從動機上來講,這個張霖有嫌疑,當然要查。

警方大範圍搜查,那邊屍檢也確定了兩個死者的死亡情況。

1,根據屍檢情況,店長王兆德大概死於五天前淩晨4-7點之間,死亡原因是凶器從後麵插入心髒,直接斃命。

2,張可瑩死於五年前三月份,死因是掐脖窒息而死。

“張可瑩的死亡地點現在還查不出來,但那個小房間裏麵目前有打鬥痕跡,比如這個桌椅,當前猜測王兆德出於恐慌,為了修補牆上顯露的屍體痕跡,拿著從店內偷來的裝修材料到小房間,當時他還帶了食物,但來不及吃,所以他的胃部並沒有食物殘留,凶手知道小房間的秘密,尾隨他也進入了小房間,兩人經過短暫的搏鬥,王兆德被殺...現場經過清理,並未留下血跡跟凶手痕跡。”

“當前看來,張霖嫌疑最大。”

警方暫時鎖定張霖調查,豁然發現這人換了一個名字,樣貌體型跟裝修公司那邊對應上,就是當日在酒吧初入的裝修工之一。
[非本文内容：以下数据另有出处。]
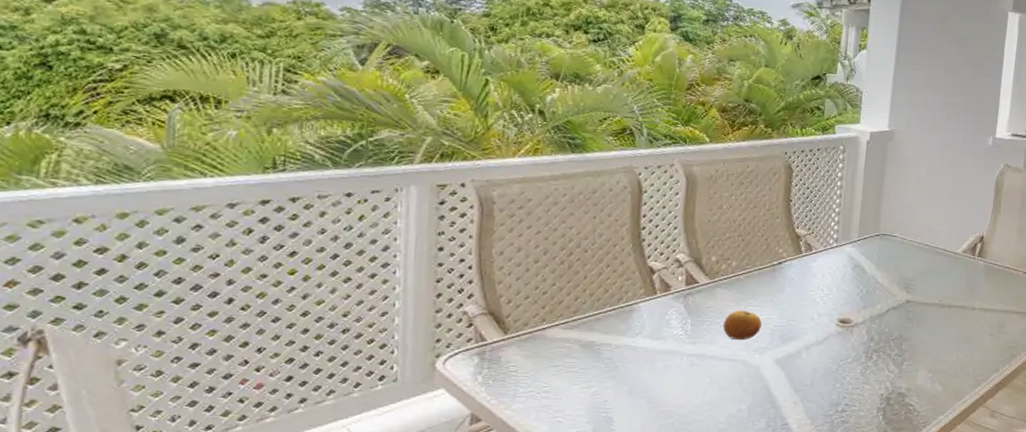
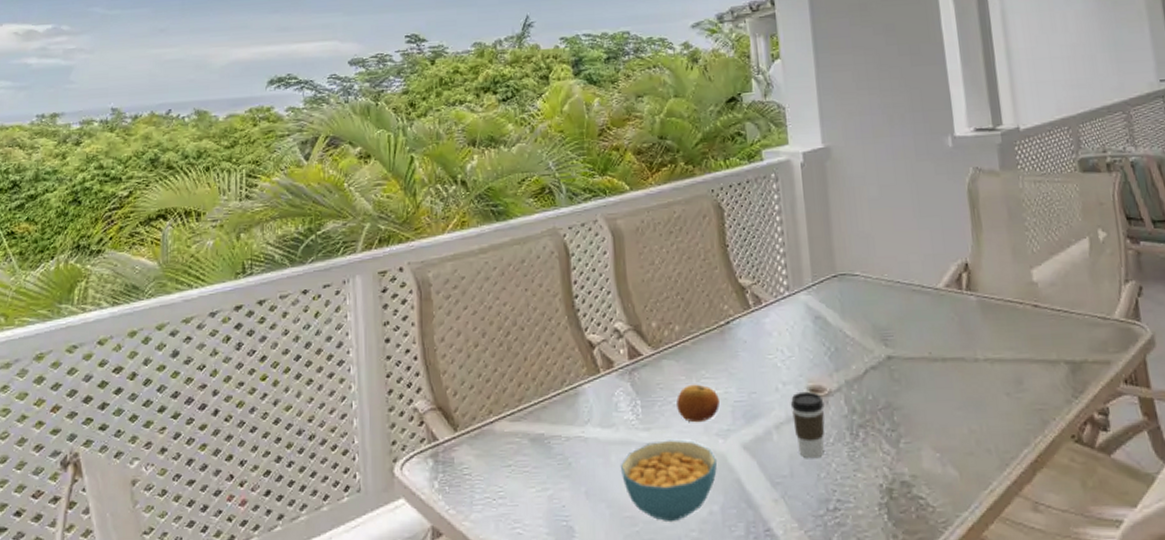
cereal bowl: none [664,352,752,417] -> present [621,440,718,523]
coffee cup: none [821,322,849,373] -> present [790,391,825,459]

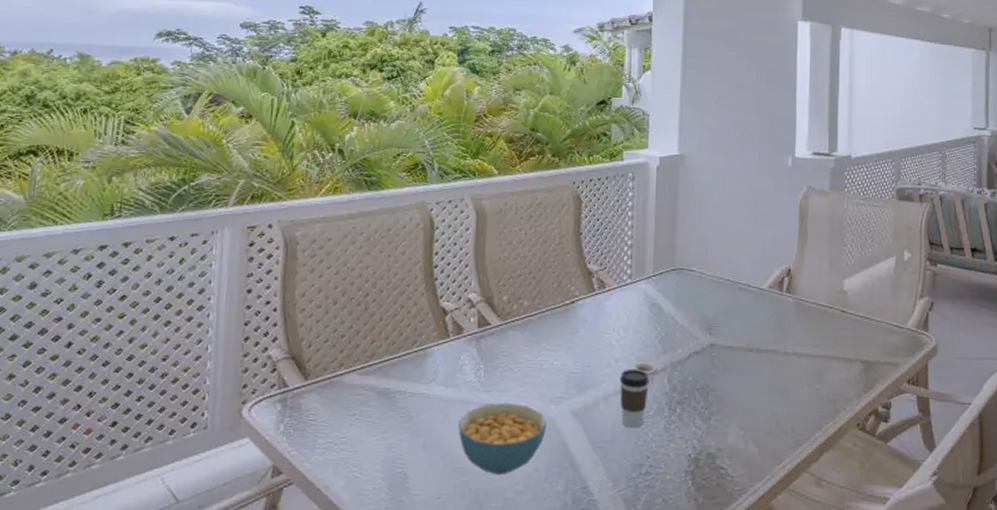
fruit: present [677,384,720,423] -> none [517,354,556,389]

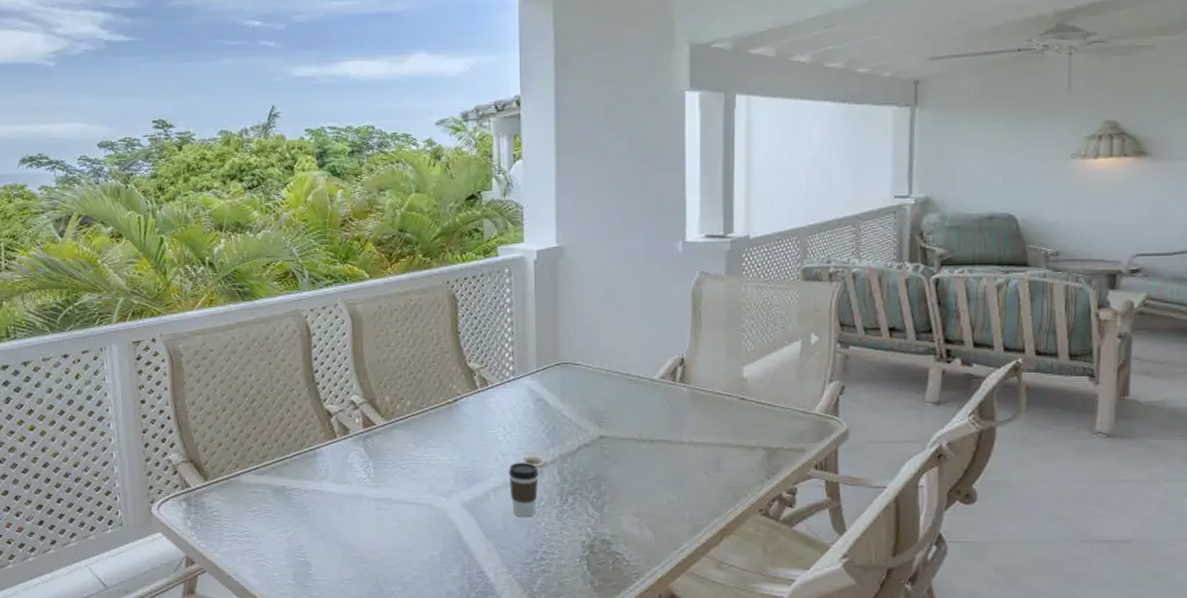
cereal bowl: present [458,402,548,476] -> none [353,496,440,563]

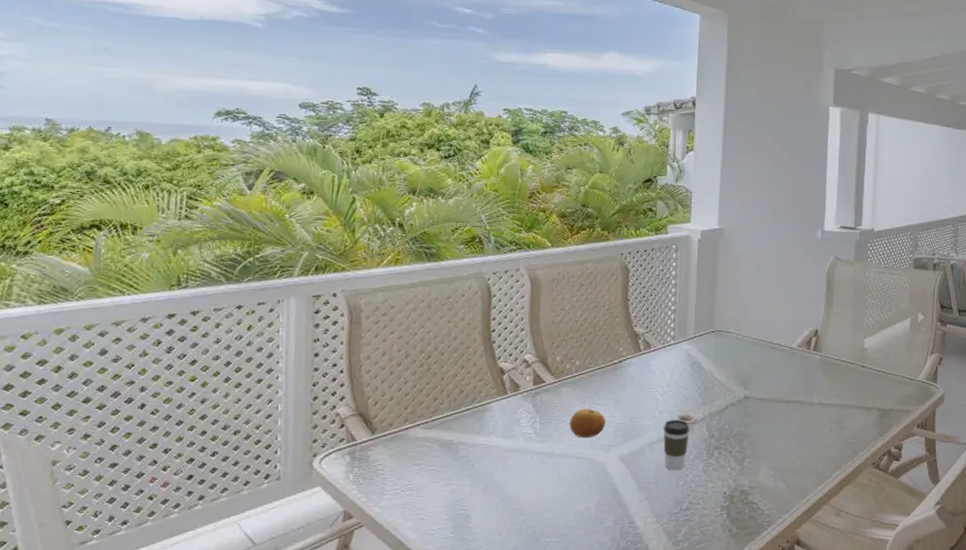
fruit: none [405,451,444,484] -> present [570,408,605,439]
哦豁!這基本可以88%鎖定真凶了,但還需要關鍵性證據才能定罪。

警方很快“請來”了張霖。

薑曳睡醒後,司徒天海正在弄海鮮蔬菜沙拉,不過邊上小桌子上擺放了一些案情資料,薑曳看了下。

“張可瑩?”

她翻看了張可瑩失蹤案的資料,也看到了張霖的照片。

挺清秀的小夥子,身量不高,消瘦,但帶著幾分耕作人家的精幹氣兒。

“這曹家兄弟祖傳的QJ犯啊。”

薑曳神情厭惡,司徒天海抬眼瞧她,不鹹不淡道:“你怎麽知道曹昀是QJ犯?那上麵可有法庭的審判,認為他跟張可瑩屬情侶間贈與財物,發生關係屬自願,不構成QJ罪名,將他無罪釋放。”
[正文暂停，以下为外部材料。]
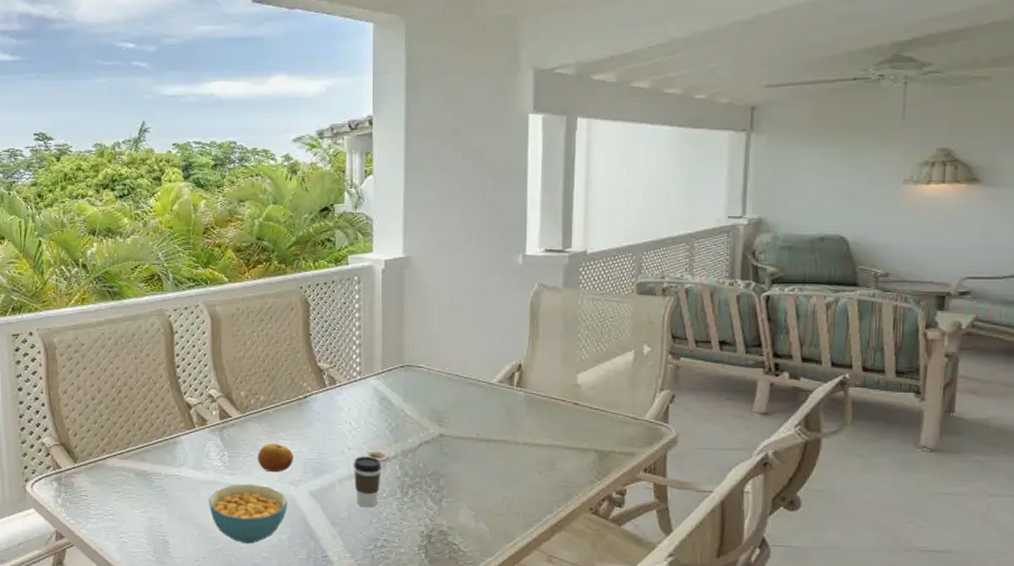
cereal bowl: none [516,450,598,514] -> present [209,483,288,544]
她是律師,對真相的認知斂藏於心,表麵也隻能認司法公文,這是職業習慣。

薑曳撇撇嘴,“曹昀這人我聽說過,看似大方,其實很雞賊,跟女方在一起的時候,到處遊玩花銷都是自己能一起享受到的,甚至享受主體是他自己,若是送高昂的物質呢,比如買車,車子的署名在他那,壓根不會記女方的名,就算給女的零花錢,就真的隻是幾千幾千小額零花錢,一旦分手,車子房子這些還是他的資產,花銷的也就那些零花錢,所以靜恩還說這人擔不得花花公子這個名頭。所以我不太相信如果是正常交往關係,曹昀會一口氣給張可瑩30萬元。說難聽點,對他們這種人而言,玩女人也計較成本投入,可能在他眼裏,張可瑩這種涉世未深的貧窮女孩根本不需要那麽多錢就可以上手,也不可能當正派女友供著,更不會帶出去一起遊玩見朋友...30萬,十有八九是為了擺平某種麻煩我猜是他先侵犯了張可瑩,後來發現看起來軟弱好欺負的張可瑩不依不饒,於是他不得不花錢買平安。”
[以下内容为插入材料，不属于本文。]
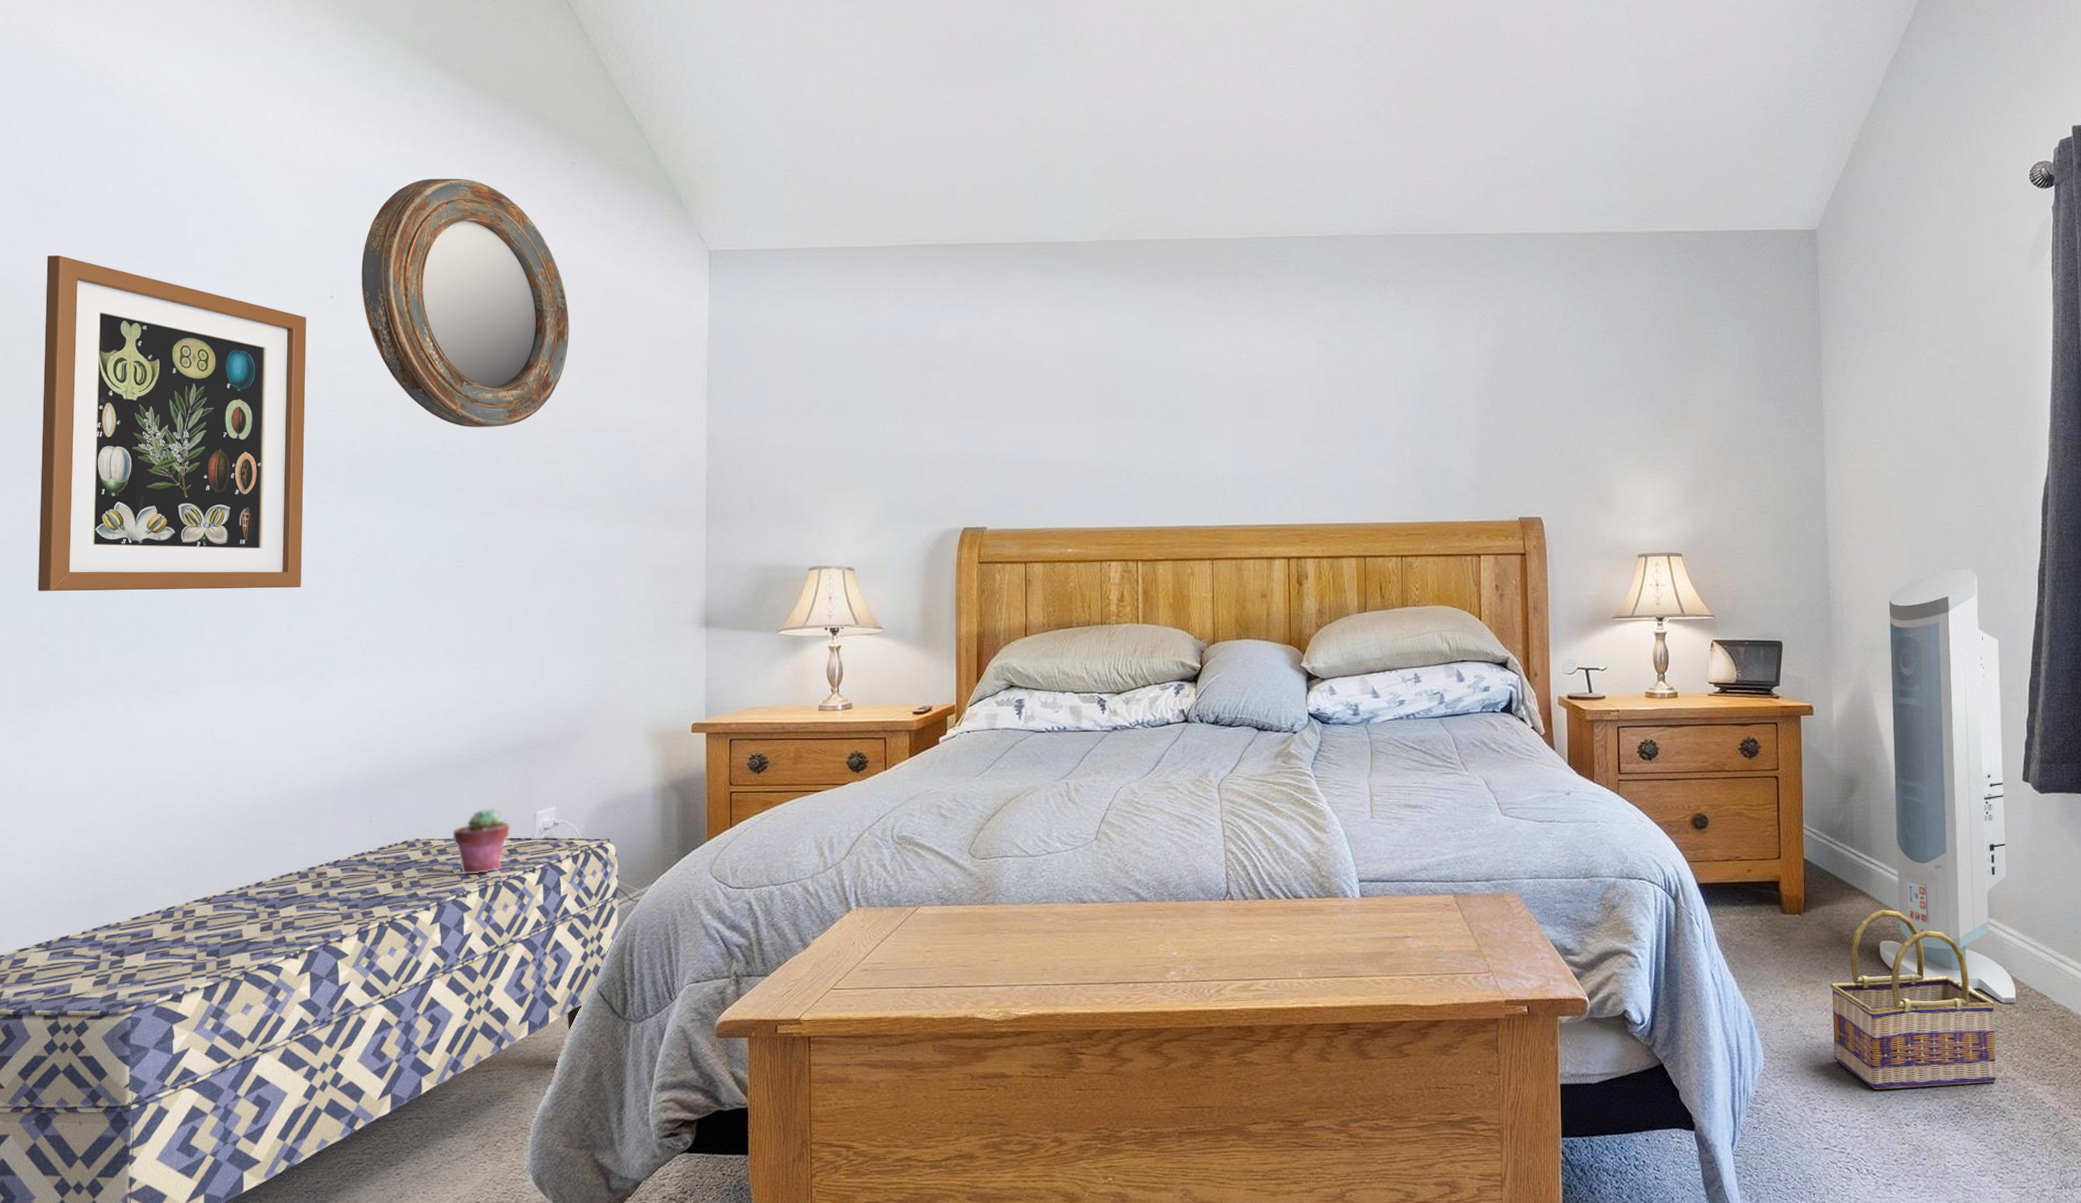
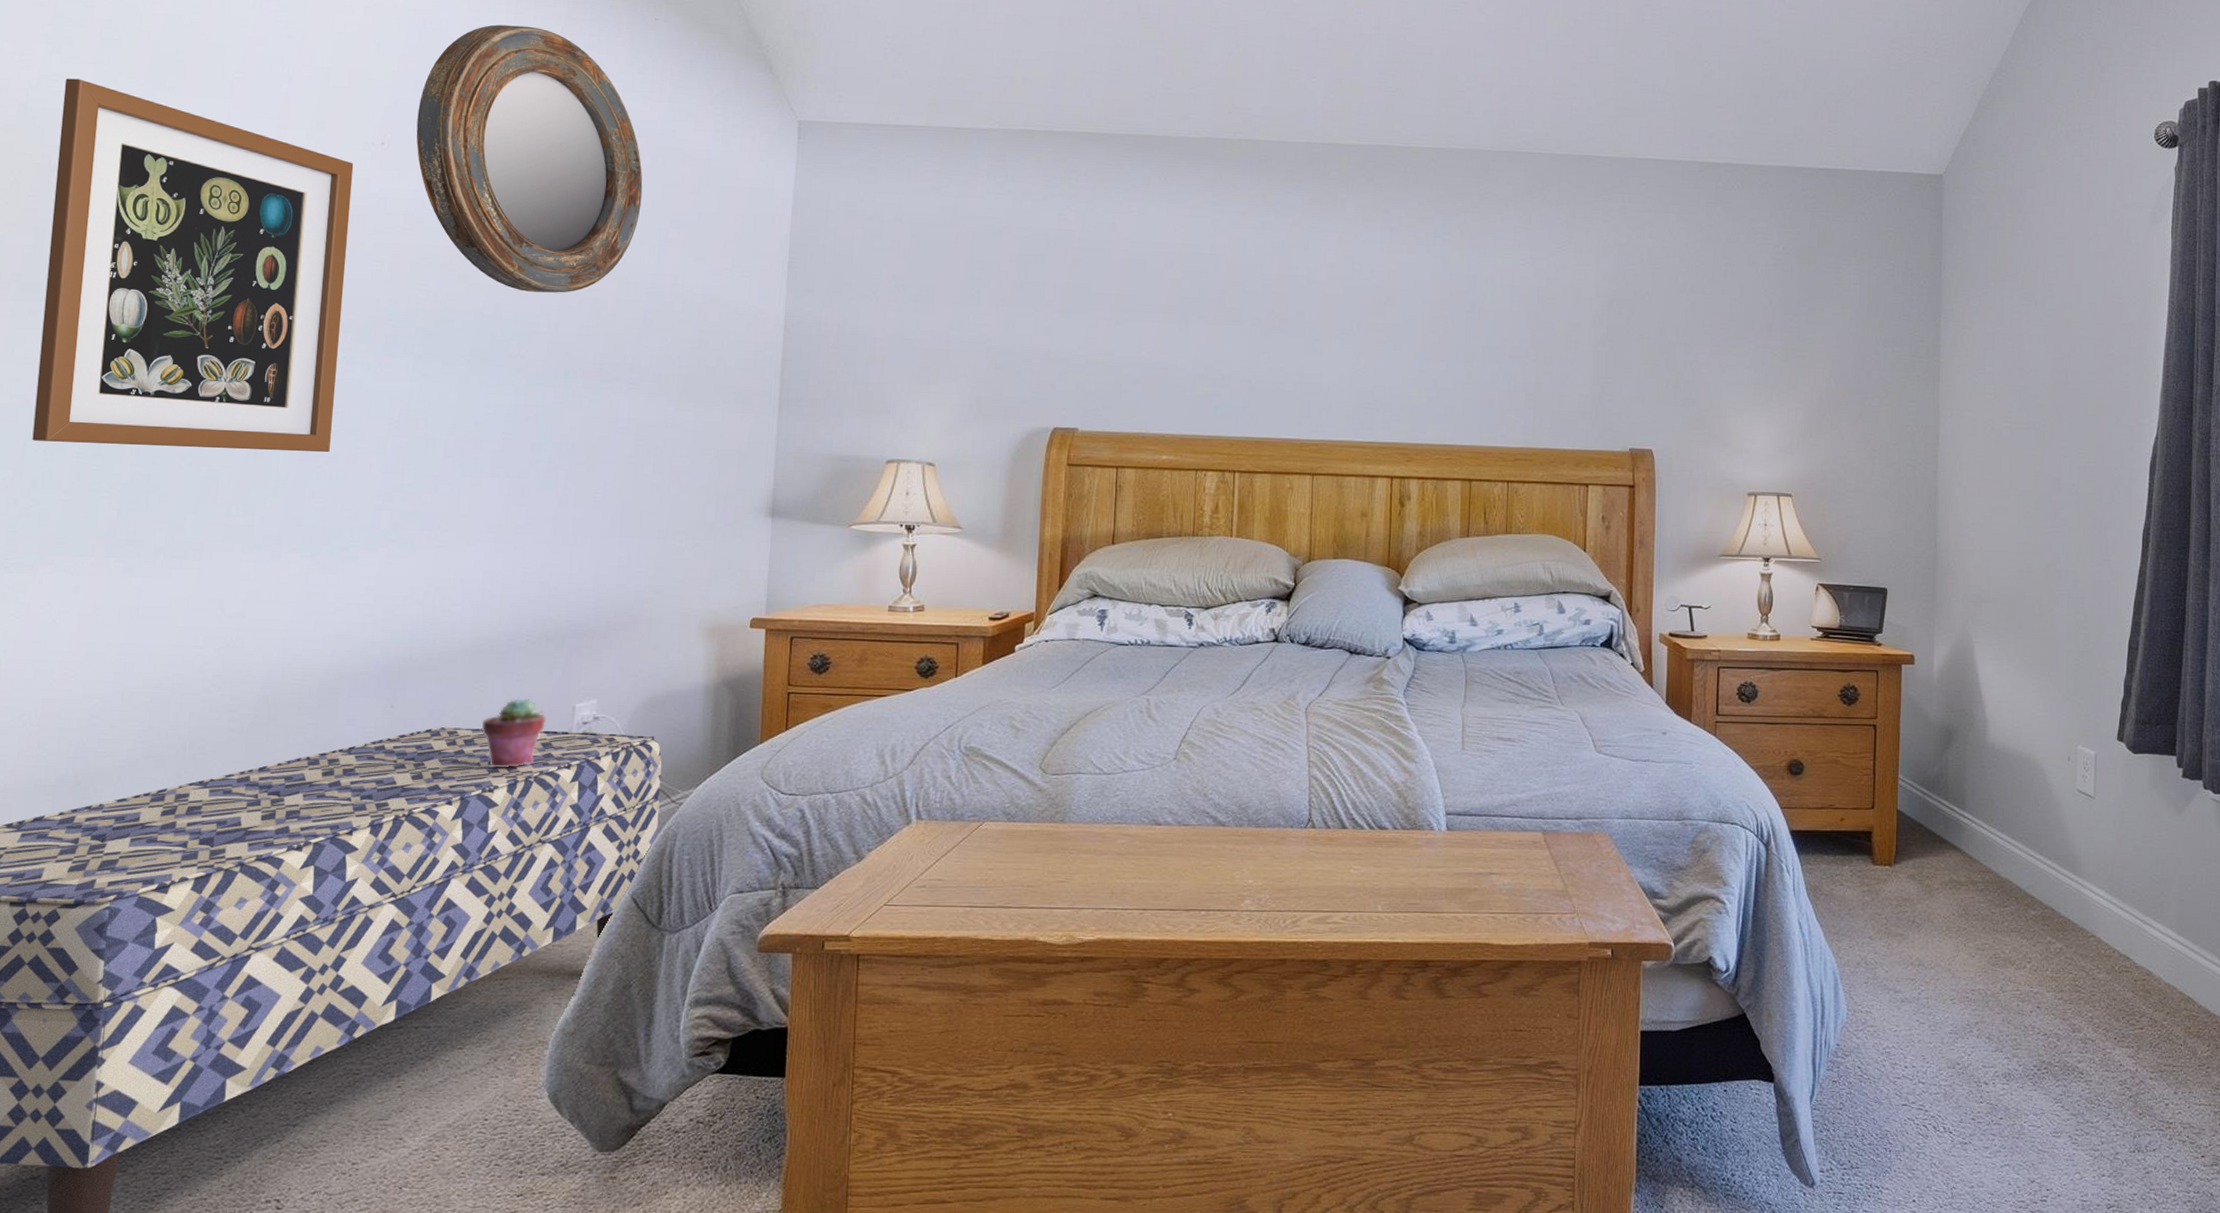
basket: present [1829,909,1997,1090] -> none [1916,864,2081,1047]
air purifier: present [1879,568,2017,1003] -> none [1968,523,2101,964]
所以所謂的攀附豪門是有很大風險的,現在的土豪都精著呢,但壞起來也是真的壞。

相比而言,她可真是個散財小仙女。

她談個戀愛都恨不得把對方下半輩子給包了,外界竟都認為她是狐狸精,可真是讓她黯然神傷。

“不過張可瑩那會也真的需要錢,最後還是為了她媽媽的手術無奈妥協了,隻是不知道最後發生了什麽事,搞到鬧出人命這個地步。”

薑曳深知女性尤其是貧窮的女性,在這世上總是要活得更艱難一些。

因為她們本身就已經是別人的獵物。

司徒天海往沙拉裏麵擠入沙拉醬,淡淡道:“張可瑩的媽媽其實不是手術失敗而死,她根本就沒進行手術,她是自殺的。”

“我猜是有人把三十萬的來曆告訴了她,她受不了。”

放下資料後過來用叉子叉了小西紅柿正要吃的薑曳錯愕。

審訊室裏,張霖顯得很沉默。

因為多年的裝修工作,這個在五年前還有幾分少年氣的男孩迅速蛻變,多了類似中年男子才有的滄桑。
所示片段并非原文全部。